There are also four deleted scenes, running around seven minutes in total. Three of them are completely new scenes, and the fourth is an extended bit of exposition between Lara and Powell. This footage is presented in anamorphic widescreen, but it's rough enough to look like I'm watching American Ninja 4 on basic cable. An alternate title sequence has more of a Playstation-ish feel, and although it's not listed on its own as a deleted scene, the visual effects featurette on the timestorm has some additional footage that didn't make it into the final cut.

Finally, U2 is spliced into footage from the movie for the band's "Elevation" music video.

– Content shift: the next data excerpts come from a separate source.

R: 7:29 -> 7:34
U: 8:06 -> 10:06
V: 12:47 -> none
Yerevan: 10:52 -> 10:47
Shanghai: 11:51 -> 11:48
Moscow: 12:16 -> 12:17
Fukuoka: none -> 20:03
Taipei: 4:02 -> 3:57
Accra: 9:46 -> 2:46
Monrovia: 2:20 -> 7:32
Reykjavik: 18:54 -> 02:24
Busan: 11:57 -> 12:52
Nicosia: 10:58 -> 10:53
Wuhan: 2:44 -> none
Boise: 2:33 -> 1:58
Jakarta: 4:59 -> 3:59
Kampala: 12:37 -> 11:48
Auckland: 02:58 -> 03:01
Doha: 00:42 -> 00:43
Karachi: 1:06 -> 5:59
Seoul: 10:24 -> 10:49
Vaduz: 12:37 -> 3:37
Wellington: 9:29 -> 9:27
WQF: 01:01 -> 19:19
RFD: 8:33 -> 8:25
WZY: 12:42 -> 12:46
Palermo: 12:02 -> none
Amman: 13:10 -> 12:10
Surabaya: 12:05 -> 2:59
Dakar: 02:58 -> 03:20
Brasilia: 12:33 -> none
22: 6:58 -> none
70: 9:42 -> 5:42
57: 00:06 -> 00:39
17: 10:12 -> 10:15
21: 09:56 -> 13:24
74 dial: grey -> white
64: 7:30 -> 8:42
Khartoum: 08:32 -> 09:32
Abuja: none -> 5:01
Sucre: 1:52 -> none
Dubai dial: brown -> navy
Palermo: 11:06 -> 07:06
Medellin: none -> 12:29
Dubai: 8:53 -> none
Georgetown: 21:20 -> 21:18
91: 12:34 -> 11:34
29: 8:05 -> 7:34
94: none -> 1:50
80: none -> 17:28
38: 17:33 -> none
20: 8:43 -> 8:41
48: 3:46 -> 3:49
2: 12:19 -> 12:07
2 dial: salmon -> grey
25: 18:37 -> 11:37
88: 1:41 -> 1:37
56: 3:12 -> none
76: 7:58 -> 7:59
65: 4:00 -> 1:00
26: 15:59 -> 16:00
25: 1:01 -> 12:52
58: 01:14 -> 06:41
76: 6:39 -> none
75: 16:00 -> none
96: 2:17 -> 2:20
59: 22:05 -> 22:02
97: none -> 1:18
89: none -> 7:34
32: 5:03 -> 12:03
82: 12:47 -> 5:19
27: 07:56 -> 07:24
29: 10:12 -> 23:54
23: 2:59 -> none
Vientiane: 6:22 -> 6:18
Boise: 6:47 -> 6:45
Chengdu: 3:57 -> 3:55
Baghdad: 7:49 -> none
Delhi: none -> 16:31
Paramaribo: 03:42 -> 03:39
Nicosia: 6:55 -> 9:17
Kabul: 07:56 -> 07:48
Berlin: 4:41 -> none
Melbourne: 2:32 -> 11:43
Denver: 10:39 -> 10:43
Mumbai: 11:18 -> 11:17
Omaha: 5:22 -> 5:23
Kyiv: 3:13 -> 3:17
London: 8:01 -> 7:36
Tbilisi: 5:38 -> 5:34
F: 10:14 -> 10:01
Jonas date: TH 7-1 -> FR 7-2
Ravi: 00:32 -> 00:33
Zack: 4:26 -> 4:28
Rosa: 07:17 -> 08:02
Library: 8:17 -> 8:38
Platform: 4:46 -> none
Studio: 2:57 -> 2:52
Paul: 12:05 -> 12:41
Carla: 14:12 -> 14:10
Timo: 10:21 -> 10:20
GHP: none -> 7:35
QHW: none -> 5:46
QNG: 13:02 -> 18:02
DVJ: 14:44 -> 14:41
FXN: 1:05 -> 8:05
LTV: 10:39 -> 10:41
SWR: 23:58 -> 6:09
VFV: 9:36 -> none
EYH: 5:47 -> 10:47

Conclusion: Tomb Raider raked in right at a quarter of a billion dollars at the box office internationally, so the movie apparently has its fans. I can't say that I'm one of 'em, though; it's a completely forgettable action flick, and there's nothing about the movie or its release on HD DVD that demands shelling out $25 to see. Might be worth a rental, depending on how eager you are to see curvy, padded boobs.

Standard image disclaimer: the pictures scattered around this review were lifted from AllMoviePhoto.com and don't necessarily reflect the appearance of this HD DVD. Pictures make things pretty.